• **WHAT YOU WILL DO**
Count the lines in the records below that contain the word "values". Reply with the number alone.

• **THE DATA**
Segment Open

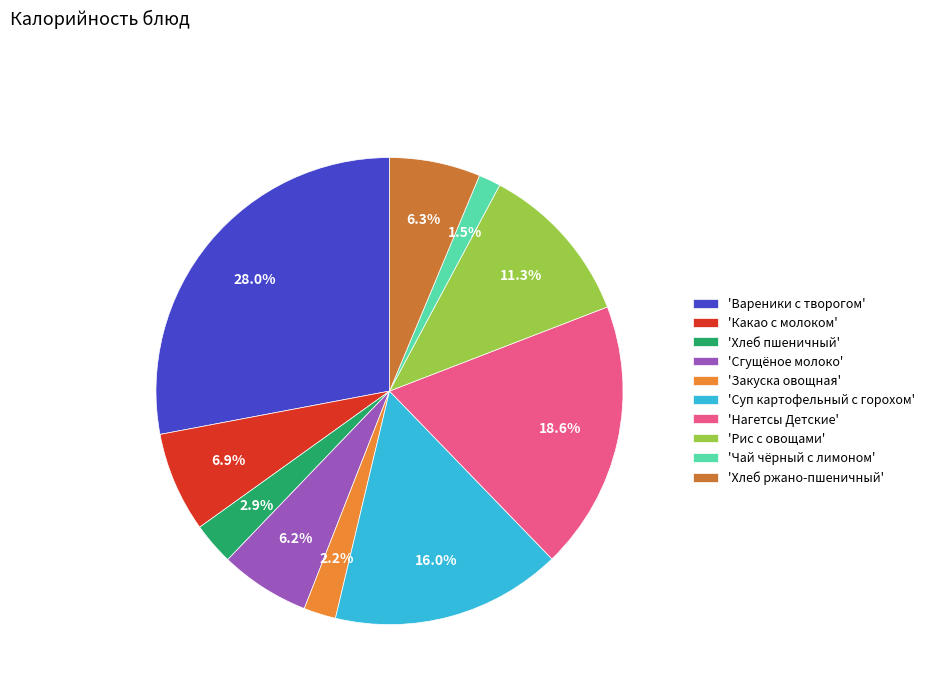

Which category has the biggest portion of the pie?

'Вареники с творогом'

Segment Closed
Segment Open

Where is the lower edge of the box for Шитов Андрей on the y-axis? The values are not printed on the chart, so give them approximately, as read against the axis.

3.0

Segment Closed
Segment Open

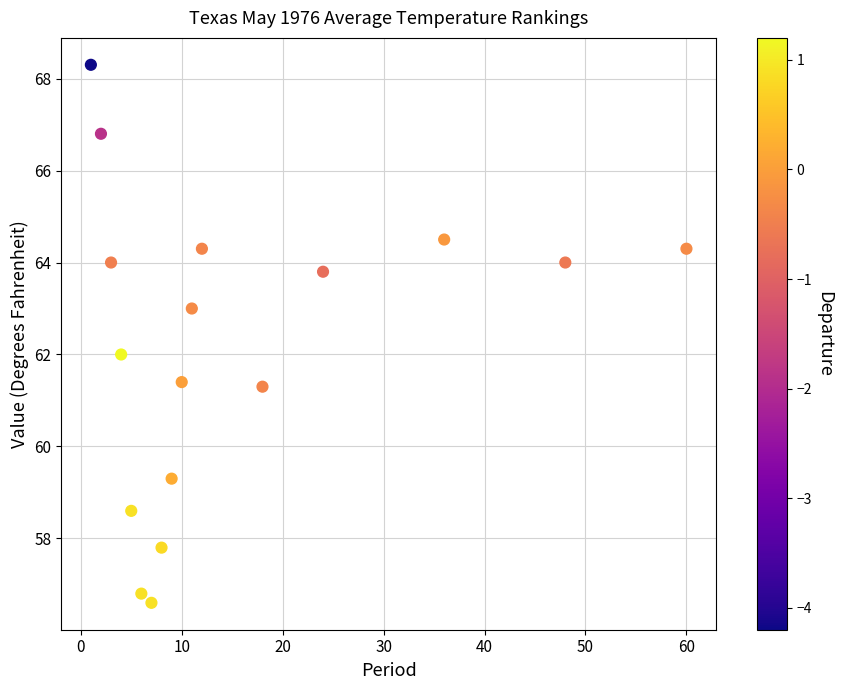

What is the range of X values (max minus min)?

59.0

Segment Closed

• **RESULT OF THIS EXERCISE**
2